# Harold Wood Audi



## godders3906 (Jan 9, 2018)

Currently experiencing some shocking customer service from Harold Wood Audi..
I took my car in for a service about 3 weeks ago as it needed a major service (approx £375 list price) along with other service items that are now due. I remember back in 2016 before the previous service, the assistant at one of their sister branches (Stansted Audi) tried to sell me a service plan for £360 which covers 1 minor and 1 major service so effectively you get a minor service free plus save about £15 so very good value, I asked him specifically if it covered my car being an "S" model and he said yes.
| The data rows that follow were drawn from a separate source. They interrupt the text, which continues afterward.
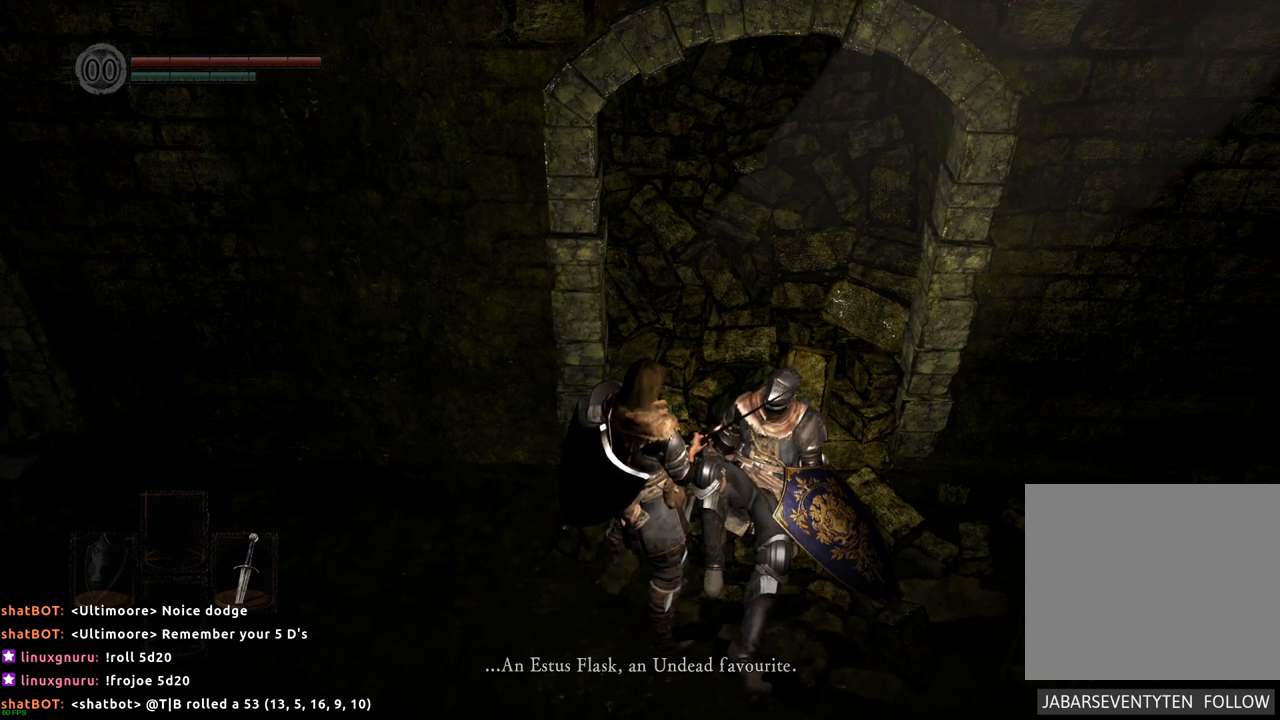
{"buttons": [], "left_stick": "center", "right_stick": "left", "events": [[17, "right_stick", "left"]]}
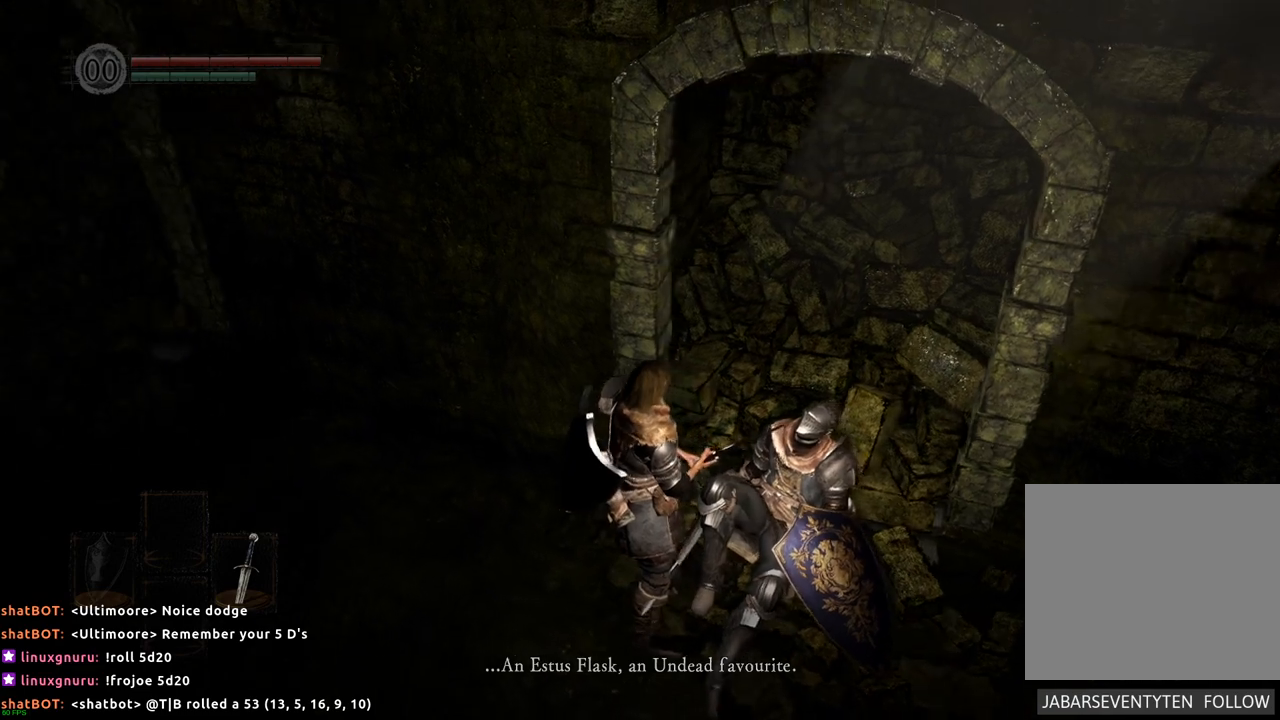
{"buttons": [], "left_stick": "center", "right_stick": "center", "events": [[400, "right_stick", "center"]]}
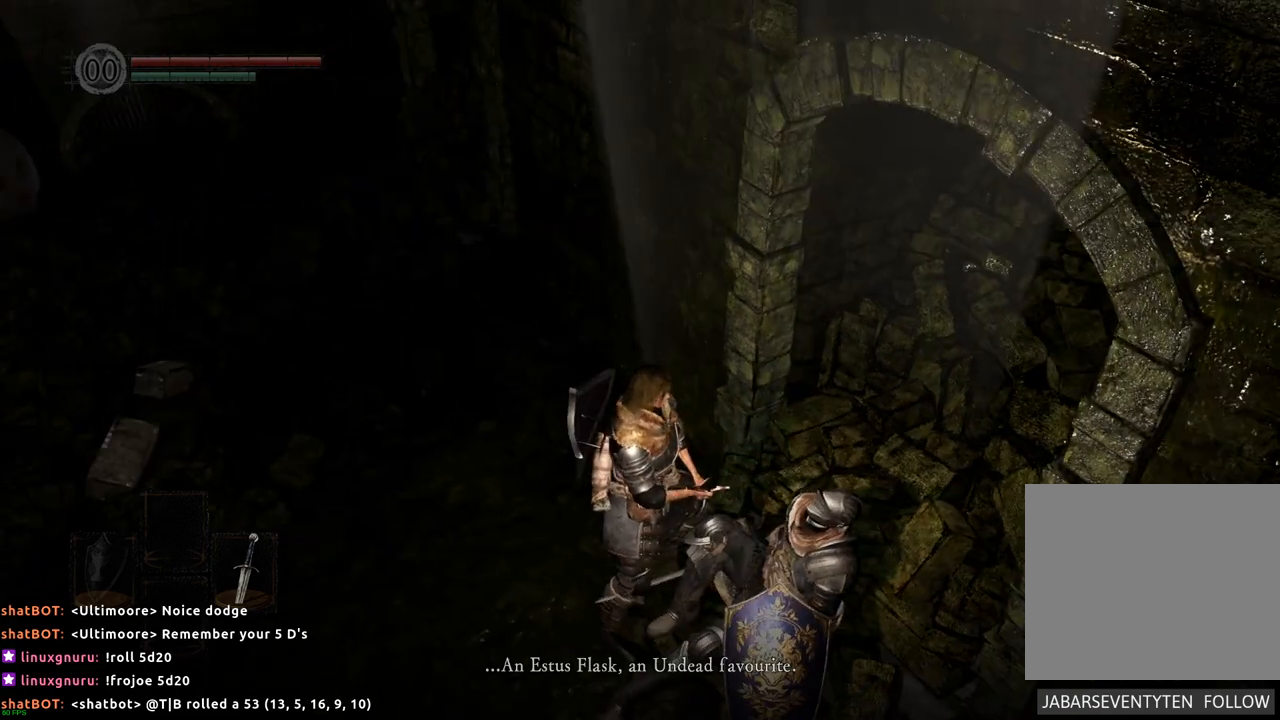
{"buttons": [], "left_stick": "center", "right_stick": "center", "events": []}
I decided not to take it up at the time as it only needed a minor which cost about £175 and I was planning to sell the car very shortly after but have now decided to keep it for the foreseeable future.
When I phoned up Audi to book my car in for the latest service in December (2017), I asked to have the service plan for £360, brake fluid change, automatic gear box oil change, 4-Wheel drive oil change, MOT etc which all come to about £780! She said no problem and booked it in for the 14th December.
I collected the car about 3 days after the work was done as I had a busy week at work and couldn't collect it as soon as it was ready. When I went to collect the car the guy ran through all the work that had been done on the invoice with me and said my service plan had been set up successfully and it is clearly down on the invoice as "Segment 2 Service Plan Sold, 1 x major service (carried out 14/12/17), 1 x minor remaining". He took my £780 and said thank you and goodbye. A couple of days ago I got an unexpected telephone call from a customer service assistant at the Audi dealer informing me that unfortunately they have come to set up the service plan with Audi Finance (who administer the service plan) and her service manager has found out that my model (TTS) is not covered by the plan and therefore even though I have paid for the plan, it is on my invoice and they told me when I collected the car that it had been set up successfully, she said this item on the invoice is now null and void and as a goodwill gesture they wont charge me the £15 difference between the list price of the major service (£375) and the service plan which cost me £360! Thanks! I have spoken to the manager who is standing firm saying there is nothing he can do and it also came up in the conversation that they have changed my service schedule from long life to fixed without my knowledge or approval so now I have to have my car serviced more often. They are now ignoring my calls as well. Shocking service.


----------



## MarksBlackTT (Nov 29, 2016)

So.............. is this not a lesson learnt? When will people stop trusting the thieving twats who run Audi dealerships? It is nothing more than a licence to print money. They are not referred to as 'STEALERS' for nothing!! ALWAYS go to an Independent (Indie) dealership that has good feedback. They will always honour your service schedule.


----------